By default the transport uses bundle-1 for the publish topic and the subscribe topic. This makes everything compatible with existing endpoints. Once you start approaching the limits of the transport it is possible add new subscribers on a new subscription topic but still publish to bundle-1. The endpoint will then automatically add a forwarding rule.

Topology

Existing Subscriber 1 and Subscriber 2 can be left as is.
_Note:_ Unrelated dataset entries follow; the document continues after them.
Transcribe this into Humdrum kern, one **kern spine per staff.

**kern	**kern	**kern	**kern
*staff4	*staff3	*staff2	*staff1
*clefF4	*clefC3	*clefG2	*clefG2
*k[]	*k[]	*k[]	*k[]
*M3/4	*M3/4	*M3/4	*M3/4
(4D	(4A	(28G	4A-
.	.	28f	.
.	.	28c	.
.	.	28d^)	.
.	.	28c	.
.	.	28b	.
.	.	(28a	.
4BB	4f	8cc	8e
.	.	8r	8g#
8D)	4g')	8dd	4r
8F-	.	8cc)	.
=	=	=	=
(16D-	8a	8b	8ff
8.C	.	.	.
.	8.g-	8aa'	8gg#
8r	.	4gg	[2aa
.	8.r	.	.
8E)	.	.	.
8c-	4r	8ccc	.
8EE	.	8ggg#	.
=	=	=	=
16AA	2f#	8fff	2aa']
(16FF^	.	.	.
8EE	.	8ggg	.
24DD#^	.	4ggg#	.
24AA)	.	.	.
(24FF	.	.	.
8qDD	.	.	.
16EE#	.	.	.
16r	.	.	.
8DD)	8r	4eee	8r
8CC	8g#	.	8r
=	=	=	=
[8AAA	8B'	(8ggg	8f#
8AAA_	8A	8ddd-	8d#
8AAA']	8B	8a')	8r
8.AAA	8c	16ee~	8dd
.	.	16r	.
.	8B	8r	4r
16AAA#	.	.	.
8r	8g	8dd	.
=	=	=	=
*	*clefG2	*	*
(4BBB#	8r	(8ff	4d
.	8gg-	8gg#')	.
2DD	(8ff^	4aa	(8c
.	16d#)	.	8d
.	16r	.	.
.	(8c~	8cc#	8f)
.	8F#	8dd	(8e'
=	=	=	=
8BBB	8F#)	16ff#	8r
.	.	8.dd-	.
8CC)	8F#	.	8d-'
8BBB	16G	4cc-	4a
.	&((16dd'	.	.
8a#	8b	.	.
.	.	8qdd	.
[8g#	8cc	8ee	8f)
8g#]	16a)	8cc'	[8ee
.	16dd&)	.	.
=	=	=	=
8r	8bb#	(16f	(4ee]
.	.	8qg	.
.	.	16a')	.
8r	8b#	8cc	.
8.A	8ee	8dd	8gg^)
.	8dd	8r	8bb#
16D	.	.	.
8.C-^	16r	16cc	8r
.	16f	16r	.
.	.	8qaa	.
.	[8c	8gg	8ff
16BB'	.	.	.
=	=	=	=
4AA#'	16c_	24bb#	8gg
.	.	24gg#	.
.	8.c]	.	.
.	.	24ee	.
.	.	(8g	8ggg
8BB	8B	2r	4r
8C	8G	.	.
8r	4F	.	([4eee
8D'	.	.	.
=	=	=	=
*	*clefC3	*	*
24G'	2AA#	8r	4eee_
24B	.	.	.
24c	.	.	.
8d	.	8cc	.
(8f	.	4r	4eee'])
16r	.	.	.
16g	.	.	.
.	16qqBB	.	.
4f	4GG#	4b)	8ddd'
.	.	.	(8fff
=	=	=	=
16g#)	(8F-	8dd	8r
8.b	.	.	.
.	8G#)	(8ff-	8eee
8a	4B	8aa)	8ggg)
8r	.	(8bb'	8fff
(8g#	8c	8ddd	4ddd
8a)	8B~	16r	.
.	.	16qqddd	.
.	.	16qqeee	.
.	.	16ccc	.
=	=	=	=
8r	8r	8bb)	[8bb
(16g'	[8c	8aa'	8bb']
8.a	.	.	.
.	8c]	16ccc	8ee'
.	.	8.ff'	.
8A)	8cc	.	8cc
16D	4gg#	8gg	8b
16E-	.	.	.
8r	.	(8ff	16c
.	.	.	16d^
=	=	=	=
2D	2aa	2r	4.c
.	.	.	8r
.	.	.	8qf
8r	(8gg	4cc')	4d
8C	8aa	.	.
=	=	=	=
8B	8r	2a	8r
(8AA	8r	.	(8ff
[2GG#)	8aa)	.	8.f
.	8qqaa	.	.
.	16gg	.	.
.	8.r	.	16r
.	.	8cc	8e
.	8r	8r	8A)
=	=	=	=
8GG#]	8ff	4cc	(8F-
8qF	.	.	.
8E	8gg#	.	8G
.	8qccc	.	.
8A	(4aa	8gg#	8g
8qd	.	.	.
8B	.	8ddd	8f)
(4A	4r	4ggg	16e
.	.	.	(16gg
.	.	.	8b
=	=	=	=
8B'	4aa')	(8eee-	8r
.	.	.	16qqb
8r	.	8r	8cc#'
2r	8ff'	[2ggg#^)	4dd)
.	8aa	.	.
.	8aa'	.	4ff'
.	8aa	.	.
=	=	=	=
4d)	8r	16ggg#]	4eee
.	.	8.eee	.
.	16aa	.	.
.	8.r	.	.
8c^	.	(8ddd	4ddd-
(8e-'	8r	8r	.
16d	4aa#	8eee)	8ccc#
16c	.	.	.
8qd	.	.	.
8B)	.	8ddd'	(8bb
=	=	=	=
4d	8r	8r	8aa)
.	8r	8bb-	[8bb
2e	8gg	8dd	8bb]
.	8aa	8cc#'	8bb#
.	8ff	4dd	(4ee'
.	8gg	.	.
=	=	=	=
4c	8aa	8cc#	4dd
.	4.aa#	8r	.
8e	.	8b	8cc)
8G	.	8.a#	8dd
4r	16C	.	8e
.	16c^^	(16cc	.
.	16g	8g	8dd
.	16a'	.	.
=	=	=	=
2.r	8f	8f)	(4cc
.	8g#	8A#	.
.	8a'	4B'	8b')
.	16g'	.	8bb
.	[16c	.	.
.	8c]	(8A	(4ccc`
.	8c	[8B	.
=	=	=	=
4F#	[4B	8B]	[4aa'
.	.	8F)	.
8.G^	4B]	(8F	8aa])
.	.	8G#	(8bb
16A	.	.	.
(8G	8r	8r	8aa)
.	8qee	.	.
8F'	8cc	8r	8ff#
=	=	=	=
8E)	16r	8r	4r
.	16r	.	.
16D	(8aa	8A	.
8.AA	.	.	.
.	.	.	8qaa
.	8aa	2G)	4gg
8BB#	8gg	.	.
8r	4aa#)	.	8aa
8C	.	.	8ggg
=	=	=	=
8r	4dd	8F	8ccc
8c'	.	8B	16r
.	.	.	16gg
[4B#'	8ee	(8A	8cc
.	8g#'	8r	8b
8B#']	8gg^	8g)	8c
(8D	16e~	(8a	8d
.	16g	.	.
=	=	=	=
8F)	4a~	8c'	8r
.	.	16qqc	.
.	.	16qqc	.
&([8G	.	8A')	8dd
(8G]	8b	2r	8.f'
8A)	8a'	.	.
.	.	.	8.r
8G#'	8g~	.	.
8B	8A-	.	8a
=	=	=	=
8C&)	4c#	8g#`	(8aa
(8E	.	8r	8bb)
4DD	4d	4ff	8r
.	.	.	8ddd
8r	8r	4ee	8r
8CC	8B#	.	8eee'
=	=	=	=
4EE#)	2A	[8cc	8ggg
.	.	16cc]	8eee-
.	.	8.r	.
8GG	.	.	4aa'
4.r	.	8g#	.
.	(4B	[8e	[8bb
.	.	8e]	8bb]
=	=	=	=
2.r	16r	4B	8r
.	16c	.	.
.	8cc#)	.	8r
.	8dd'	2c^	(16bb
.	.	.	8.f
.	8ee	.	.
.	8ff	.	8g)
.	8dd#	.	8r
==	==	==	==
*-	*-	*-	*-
Subscriber 3 has to define the hierarchy.

// Subscriber3
var transport = b.ConfigureTransport<AzureServiceBusTransport>();
transport.Topology = TopicTopology.Hierarchy("bundle-1", "bundle-2");

Should the existing system use something else than bundle-1 like the following code illustrates

// Subscriber1
var transport = b.ConfigureTransport<AzureServiceBusTransport>();
transport.TopicName = "my-custom-bundle";

// Subscriber2
var transport = b.ConfigureTransport<AzureServiceBusTransport>();
transport.TopicName = "my-custom-bundle";

Subscriber 3 would have to define the hierarchy like

// Subscriber3
var transport = b.ConfigureTransport<AzureServiceBusTransport>();
transport.Topology = TopicTopology.Hierarchy("my-custom-bundle", "my-custom-sub-bundle");

New systems

Can choose freely how the want to segregate things into different "bundle topics" or start with the defaults and then later switch as described above.

Caveat

  • The maximum number of forwarding hops is 4. The "sub" topics increase the hops by one but it still falls into the limit.
  • In theory things could be nested further as long as it fits into the maximum number of 4 hops.
  • For standard namespaces this will increase slightly the costs because forwarding operations will also be charged. Premium namespace users are billed per messaging unit (which is CPU and memory) and are not affected.

Missing part

  • [x] Making the CLI tool support this

danielmarbach avatar Nov 04 '22 13:11 danielmarbach

@abparticular @lailabougria can you please give this a final review?